Explainable AI-Health Care
Explanations are also
important to foster trust on the system as well as between patients and
doctors. An explanation can be used to improve the system model and remove bias.
AI systems are built upon training data may not be representative of the
presented case leading to a biased decision. A good example is a hospital system
for detecting skin cancer that has been trained mainly on Caucasian skin data rather
than dark-skinned people. Such a system could easily miss to accurately detect
cancer on dark skinned people leading to serious consequences. If the diagnosis
comes with an explanation then in could reveal this biased training data and
help make the necessary changes.
There are three broad
categories used in explainable AI techniques. They are feature importance,
counterfactual explanations, and natural language explanations
Feature importance: A
hospital admission systems can use certain features such as age, past
dismissions etc to recommend a patient readmission. In the case of the skin
cancer detection system, it may use features like the size, shape and color of
the lesion to make a diagnosis. The explanation should then show why the
diagnosis is made and the doctor would have an opportunity to explain or
review.
Counterfactual
explanations: This is similar to "what if” scenario analysis by showing
potential impact of changing some parameters such as age, dosage, gender etc.
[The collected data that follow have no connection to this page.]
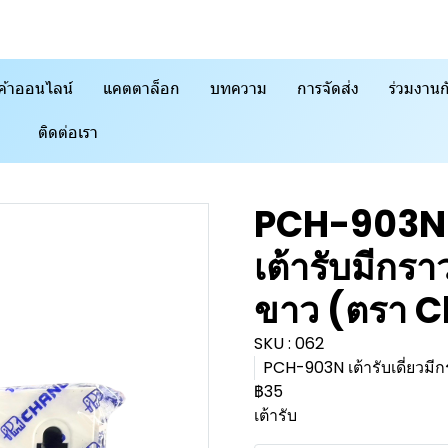
ค้าออนไลน์
แคตตาล็อก
บทความ
การจัดส่ง
ร่วมงานก
ติดต่อเรา
PCH-903N
เต้ารับมีกรา
ขาว (ตรา 
SKU : 062
PCH-903N เต้ารับเดี่ยวมีกร
฿35
เต้ารับ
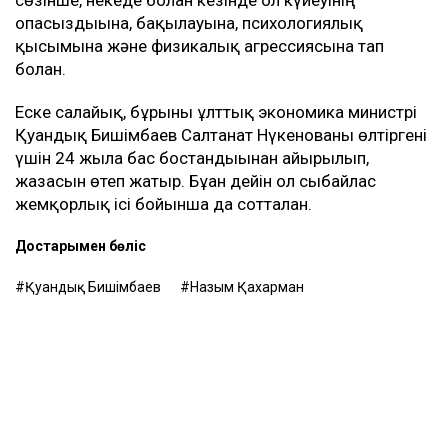
сөзінше, некеде болған кезінде ол күйеуінің
опасыздығына, бақылауына, психологиялық
қысымына және физикалық агрессиясына тап
болған.
Еске салайық, бұрынғы ұлттық экономика министрі
Қуандық Бишімбаев Салтанат Нүкенованы өлтіргені
үшін 24 жылға бас бостандығынан айырылып,
жазасын өтеп жатыр. Бұған дейін ол сыбайлас
жемқорлық ісі бойынша да сотталған.
Достарыңмен бөліс
Қуандық Бишімбаев
Назым Қахарман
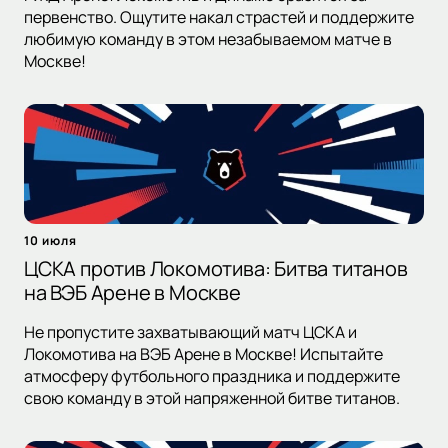
первенство. Ощутите накал страстей и поддержите
любимую команду в этом незабываемом матче в
Москве!
10 июля
ЦСКА против Локомотива: Битва титанов
на ВЭБ Арене в Москве
Не пропустите захватывающий матч ЦСКА и
Локомотива на ВЭБ Арене в Москве! Испытайте
атмосферу футбольного праздника и поддержите
свою команду в этой напряженной битве титанов.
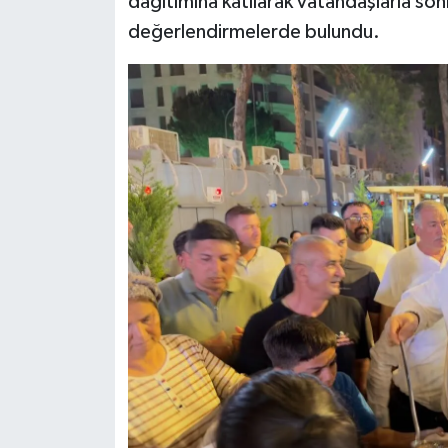
dağıtımına katılarak vatandaşlarla soh
değerlendirmelerde bulundu.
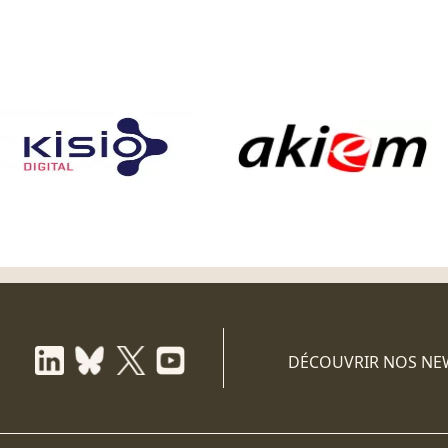
DÉCOUVRIR NOS NE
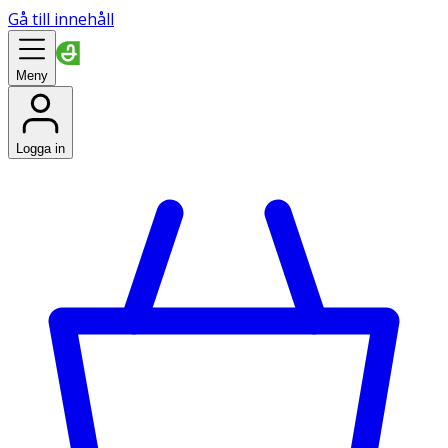
Gå till innehåll
Meny
Logga in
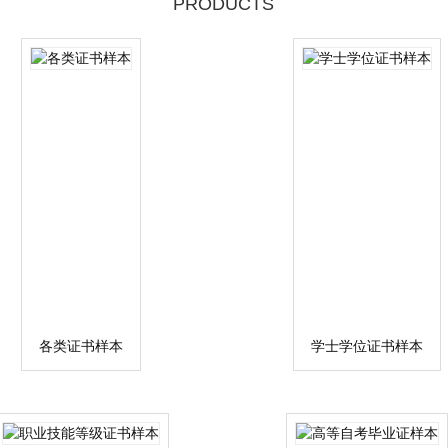
PRODUCTS
各类证书样本
学士学位证书样本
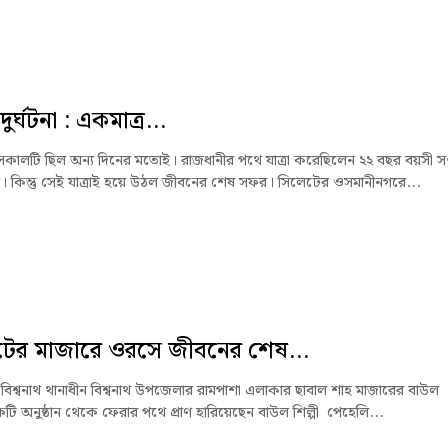
র্ঘটনা : একমাত্র...
 সকালটি ছিল অন্য দিনের মতোই। রাজধানীর পথে যাত্রা করেছিলেন ২২ বছর বয়সী সপ
তম। কিন্তু সেই যাত্রাই হয়ে উঠল জীবনের শেষ সফর। সিলেটের ওসমানীনগরে...
টের মাজারে ওরসে জীবনের শেষ...
বিশ্বনাথ থানাধীন বিশ্বনাথ উপজেলার রামপাশা এলাকার ছাবাল শাহ মাজারের বাউল
টি অনুষ্ঠান থেকে ফেরার পথে প্রাণ হারিয়েছেন বাউল শিল্পী পেহেলি...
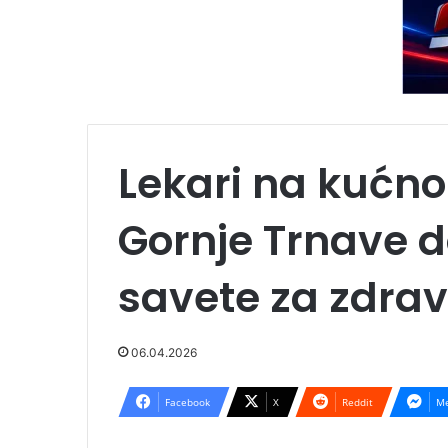
Lekari na kućn
Gornje Trnave do
savete za zdravi
06.04.2026
Facebook
X
Reddit
Me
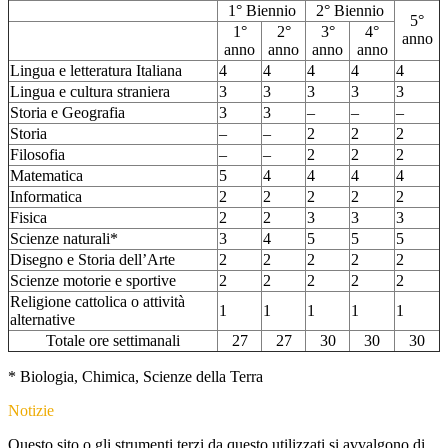
1° Biennio
2° Biennio
5°
1°
2°
3°
4°
anno
anno
anno
anno
anno
Lingua e letteratura Italiana
4
4
4
4
4
Lingua e cultura straniera
3
3
3
3
3
Storia e Geografia
3
3
–
–
–
Storia
–
–
2
2
2
Filosofia
–
–
2
2
2
Matematica
5
4
4
4
4
Informatica
2
2
2
2
2
Fisica
2
2
3
3
3
Scienze naturali*
3
4
5
5
5
Disegno e Storia dell’Arte
2
2
2
2
2
Scienze motorie e sportive
2
2
2
2
2
Religione cattolica o attività
1
1
1
1
1
alternative
Totale ore settimanali
27
27
30
30
30
* Biologia, Chimica, Scienze della Terra
Notizie
Questo sito o gli strumenti terzi da questo utilizzati si avvalgono di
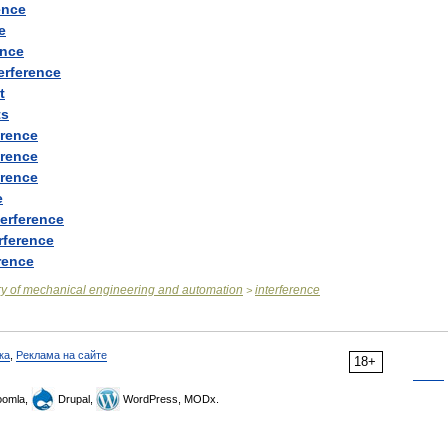
ence
e
ence
erference
t
ts
erence
erence
erence
e
terference
rference
rence
ry
of
mechanical
engineering
and
automation
interference
>
ка
,
Реклама на сайте
18+
omla,
Drupal,
WordPress, MODx.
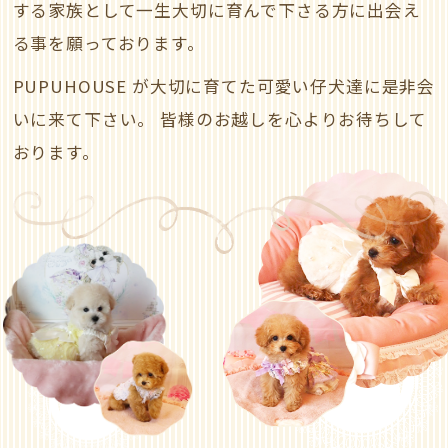
する家族として一生大切に育んで下さる方に出会え
る事を願っております。
PUPUHOUSE が大切に育てた可愛い仔犬達に是非会
いに来て下さい。
皆様のお越しを心よりお待ちして
おります。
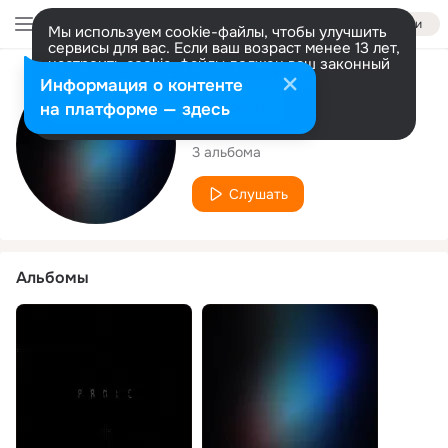
Войти
Мы используем cookie-файлы, чтобы улучшить
сервисы для вас. Если ваш возраст менее 13 лет,
настроить cookie-файлы должен ваш законный
представитель.
Больше информации
Исполнитель
Информация о контенте
Разрешить все
Настроить
на платформе — здесь
Koal Vining
3 альбома
Слушать
Альбомы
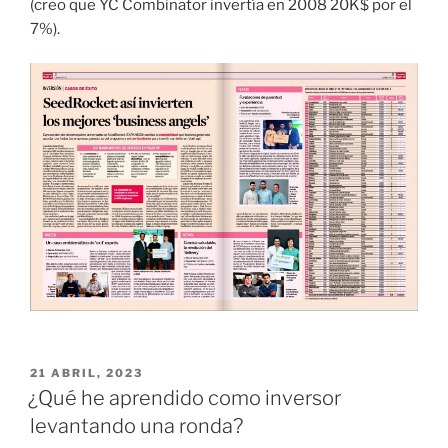
(creo que YC Combinator invertía en 2008 20K$ por el
7%).
PUBLICADO
21 ABRIL, 2023
EL
¿Qué he aprendido como inversor
levantando una ronda?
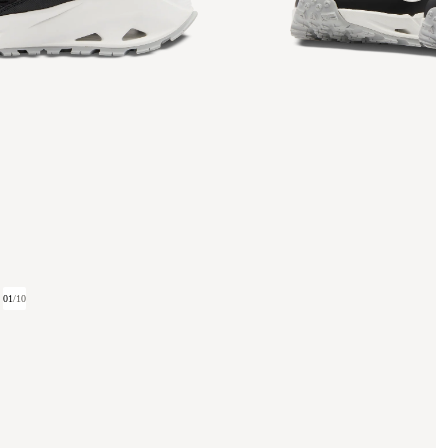
01
/
10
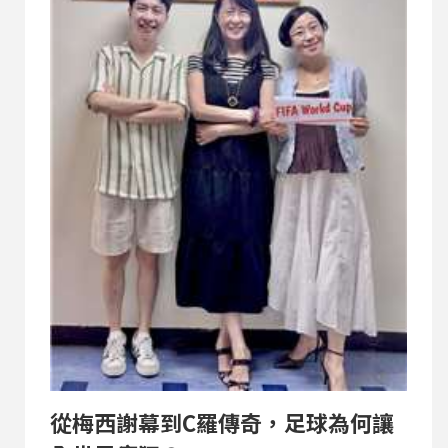
好。 很多人不知道，周曜贊投入糕餅業已超過數十
年。年輕時，他在台北知名百年糕餅品牌郭元益學
習中式糕餅製作，從最基本的中點技術開始扎根，
也建立起對品質近乎苛刻的要求。之後自行創立麵
包店，長年經營烘焙產業，累積完整的中西點經
驗。也因此，回到坪林後，他並沒有選擇複製傳統
糕餅，真正的創新是用新的方式，讓更多人重新認
識地方文化。 近年品誼茶果子積極投入各項伴手禮
競賽，旗下法式鳳梨酥禮盒更...
從梅西謝幕到C羅傳奇，足球為何讓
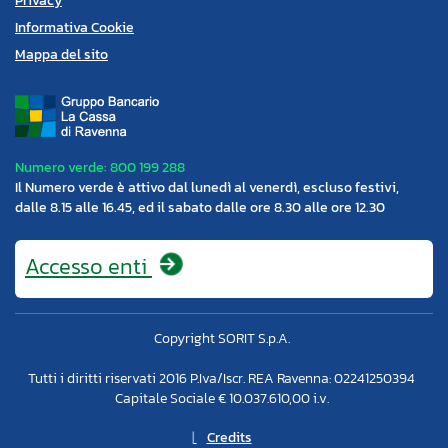
Privacy
Informativa Cookie
Mappa del sito
Numero verde: 800 199 288
Il Numero verde è attivo dal lunedì al venerdì, escluso festivi,
dalle 8.15 alle 16.45, ed il sabato dalle ore 8.30 alle ore 12.30
Accesso
enti
Copyright SORIT S.p.A.
Tutti i diritti riservati 2016 P.Iva/Iscr. REA Ravenna: 02241250394
Capitale Sociale € 10.037.610,00 i.v.
Credits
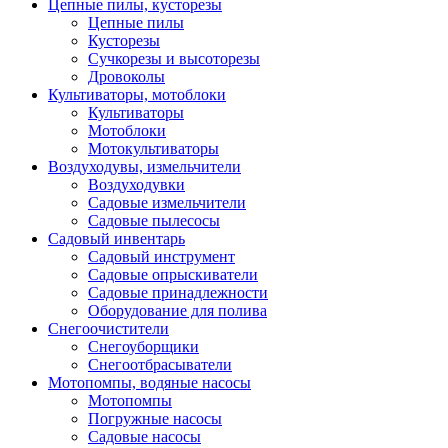
Цепные пилы, кусторезы
Цепные пилы
Кусторезы
Сучкорезы и высоторезы
Дровоколы
Культиваторы, мотоблоки
Культиваторы
Мотоблоки
Мотокультиваторы
Воздуходувы, измельчители
Воздуходувки
Садовые измельчители
Садовые пылесосы
Садовый инвентарь
Садовый инструмент
Садовые опрыскиватели
Садовые принадлежности
Оборудование для полива
Снегоочистители
Снегоуборщики
Снегоотбрасыватели
Мотопомпы, водяные насосы
Мотопомпы
Погружные насосы
Садовые насосы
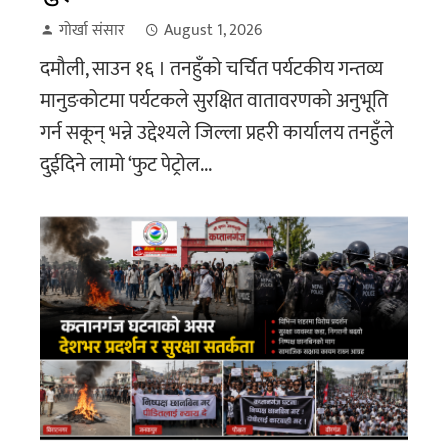
गोर्खा संसार
August 1, 2026
दमौली, साउन १६ । तनहुँको चर्चित पर्यटकीय गन्तव्य
मानुङकोटमा पर्यटकले सुरक्षित वातावरणको अनुभूति
गर्न सकून् भन्ने उद्देश्यले जिल्ला प्रहरी कार्यालय तनहुँले
दुईदिने लामो ‘फुट पेट्रोल...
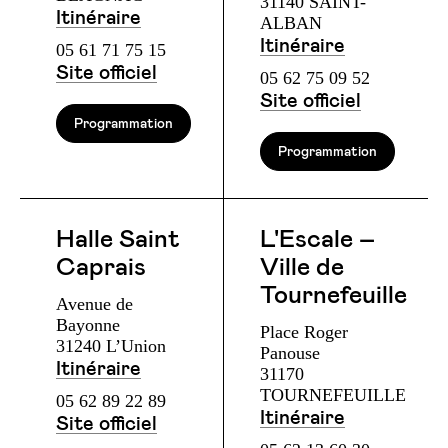
31140 SAINT-
Itinéraire
ALBAN
Itinéraire
05 61 71 75 15
Site officiel
05 62 75 09 52
Site officiel
Programmation
Programmation
Halle Saint
L'Escale –
Caprais
Ville de
Tournefeuille
Avenue de
Bayonne
Place Roger
31240 L’Union
Panouse
Itinéraire
31170
TOURNEFEUILLE
05 62 89 22 89
Itinéraire
Site officiel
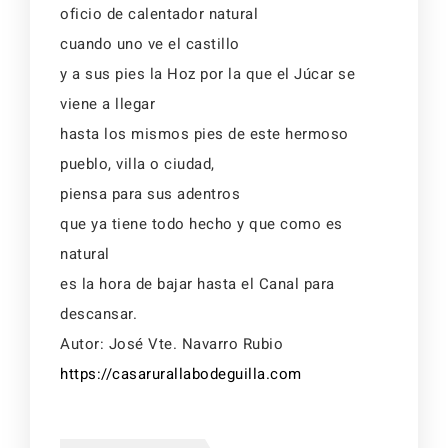
oficio de calentador natural
cuando uno ve el castillo
y a sus pies la Hoz por la que el Júcar se
viene a llegar
hasta los mismos pies de este hermoso
pueblo, villa o ciudad,
piensa para sus adentros
que ya tiene todo hecho y que como es
natural
es la hora de bajar hasta el Canal para
descansar.
Autor: José Vte. Navarro Rubio
https://casarurallabodeguilla.com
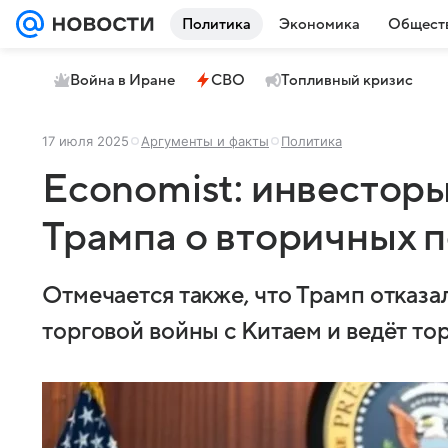
Политика
Экономика
Общест
Война в Иране
СВО
Топливный кризис
17 июля 2025
Аргументы и факты
Политика
Economist: инвесторы
Трампа о вторичных 
Отмечается также, что Трамп отказ
торговой войны с Китаем и ведёт то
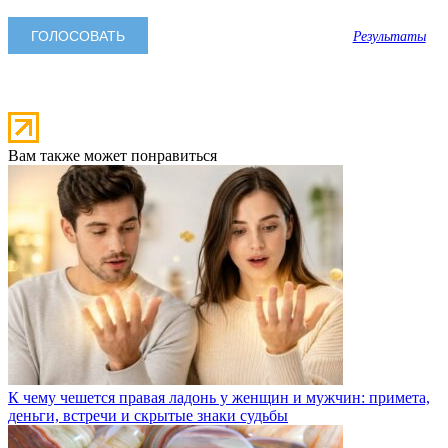
Результаты
Вам также может понравиться
К чему чешется правая ладонь у женщин и мужчин: примета,
деньги, встречи и скрытые знаки судьбы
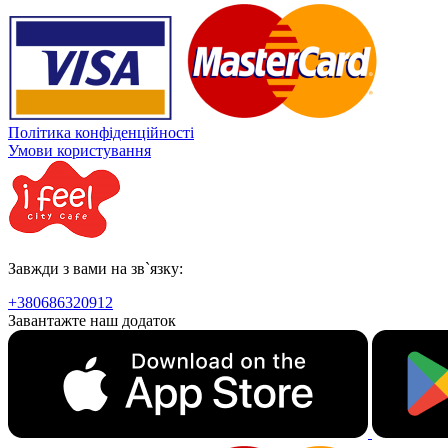
Політика конфіденційності
Умови користування
Завжди з вами на зв`язку:
+380686320912
Завантажте наш додаток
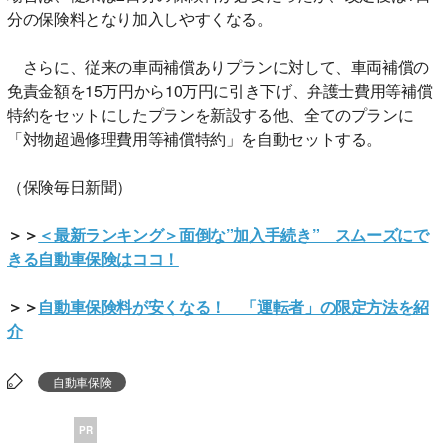
分の保険料となり加入しやすくなる。
さらに、従来の車両補償ありプランに対して、車両補償の
免責金額を15万円から10万円に引き下げ、弁護士費用等補償
特約をセットにしたプランを新設する他、全てのプランに
「対物超過修理費用等補償特約」を自動セットする。
（保険毎日新聞）
＞＞
＜最新ランキング＞面倒な”加入手続き” スムーズにで
きる自動車保険はココ！
＞＞
自動車保険料が安くなる！ 「運転者」の限定方法を紹
介
自動車保険
PR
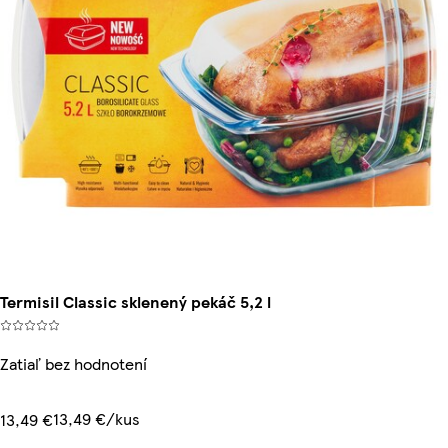
Termisil Classic sklenený pekáč 5,2 l
Zatiaľ bez hodnotení
13,49 €/kus
13,49 €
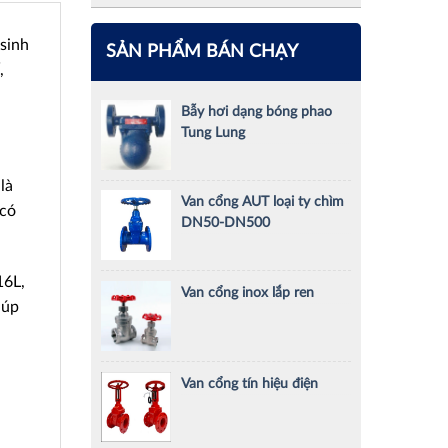
 sinh
SẢN PHẨM BÁN CHẠY
,
Bẫy hơi dạng bóng phao
Tung Lung
là
Van cổng AUT loại ty chìm
 có
DN50-DN500
16L,
Van cổng inox lắp ren
iúp
Van cổng tín hiệu điện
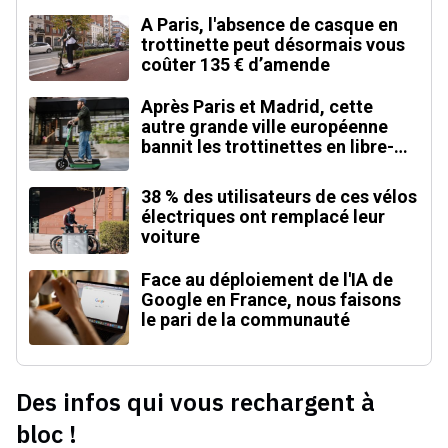
A Paris, l'absence de casque en
trottinette peut désormais vous
coûter 135 € d’amende
Après Paris et Madrid, cette
autre grande ville européenne
bannit les trottinettes en libre-
service
38 % des utilisateurs de ces vélos
électriques ont remplacé leur
voiture
Face au déploiement de l'IA de
Google en France, nous faisons
le pari de la communauté
Des infos qui vous rechargent à
bloc !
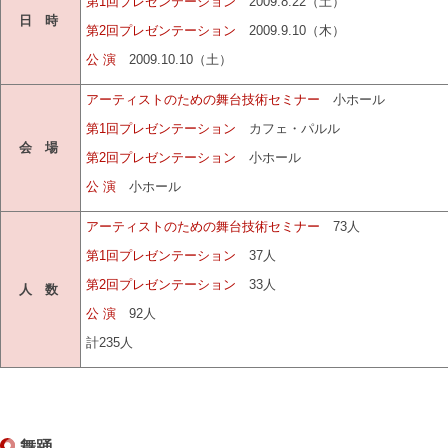
第1回プレゼンテーション
2009.8.22（土）
日 時
第2回プレゼンテーション
2009.9.10（木）
公 演
2009.10.10（土）
アーティストのための舞台技術セミナー
小ホール
第1回プレゼンテーション
カフェ・パルル
会 場
第2回プレゼンテーション
小ホール
公 演
小ホール
アーティストのための舞台技術セミナー
73人
第1回プレゼンテーション
37人
第2回プレゼンテーション
33人
人 数
公 演
92人
計235人
舞踊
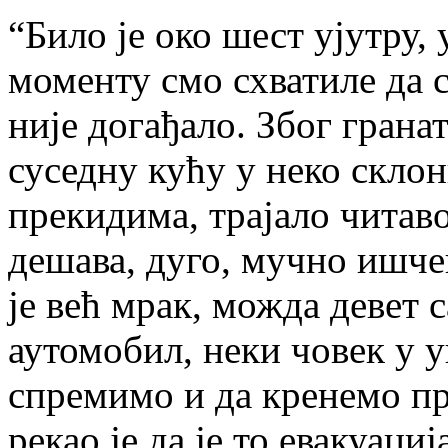
“Било је око шест ујутру,
моменту смо схватиле да 
није догађало. Због гранат
суседну кућу у неко склон
прекидима, трајало читав
дешава, дуго, мучно ишче
је већ мрак, можда девет 
аутомобил, неки човек у у
спремимо и да кренемо п
рекао је да је то евакуаци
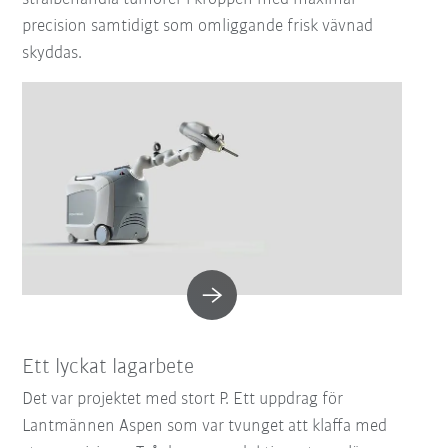
precision samtidigt som omliggande frisk vävnad
skyddas.
Ett lyckat lagarbete
Det var projektet med stort P. Ett uppdrag för
Lantmännen Aspen som var tvunget att klaffa med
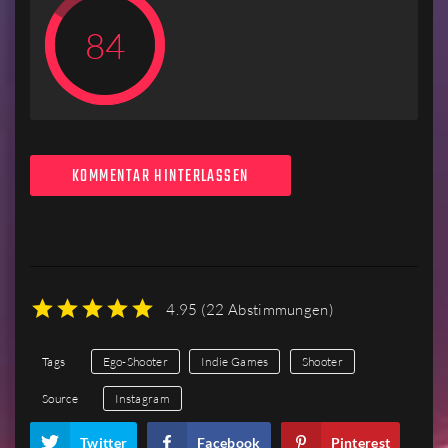
84
KOMMENTAR HINTERLASSEN
4.95
(
22 Abstimmungen
)
1
2
3
4
5
Tags
Ego-Shooter
Indie Games
Shooter
Source
Instagram
Twitter
Facebook
Pinterest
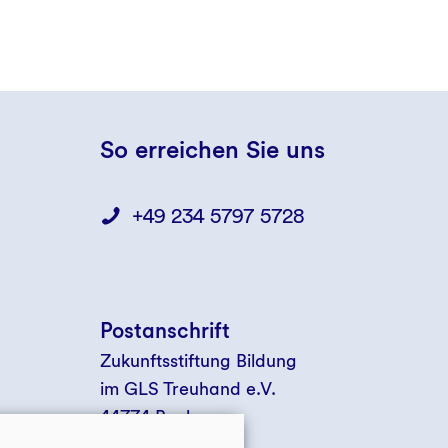
So erreichen Sie uns
+49 234 5797 5728
Postanschrift
Zukunftsstiftung Bildung
im GLS Treuhand e.V.
44774 Bochum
It would for example show that a person in their 80s would respond
differently.
Natural language
explanations: Here the emphasis is to provide plain language explanations that
patients and doctors understand. It can come in handy with medical devices such
as a heart pacer changing the heart rate because the patient heart late has
become too slow.
Explanations should be
transparent and meaningful. A patient may only need to know that their the pace
maker increased the heart rate that was dropping but the cardiologist can get a
more detailed explanation. The explanation
should also be accurate and consistent based on the model data otherwise it
will become confusing and undermine trust. It should be able to tell when the
wrong parameters are used for its model.
Explainable AI is a very
useful and growing field. It has great potential in healthcare.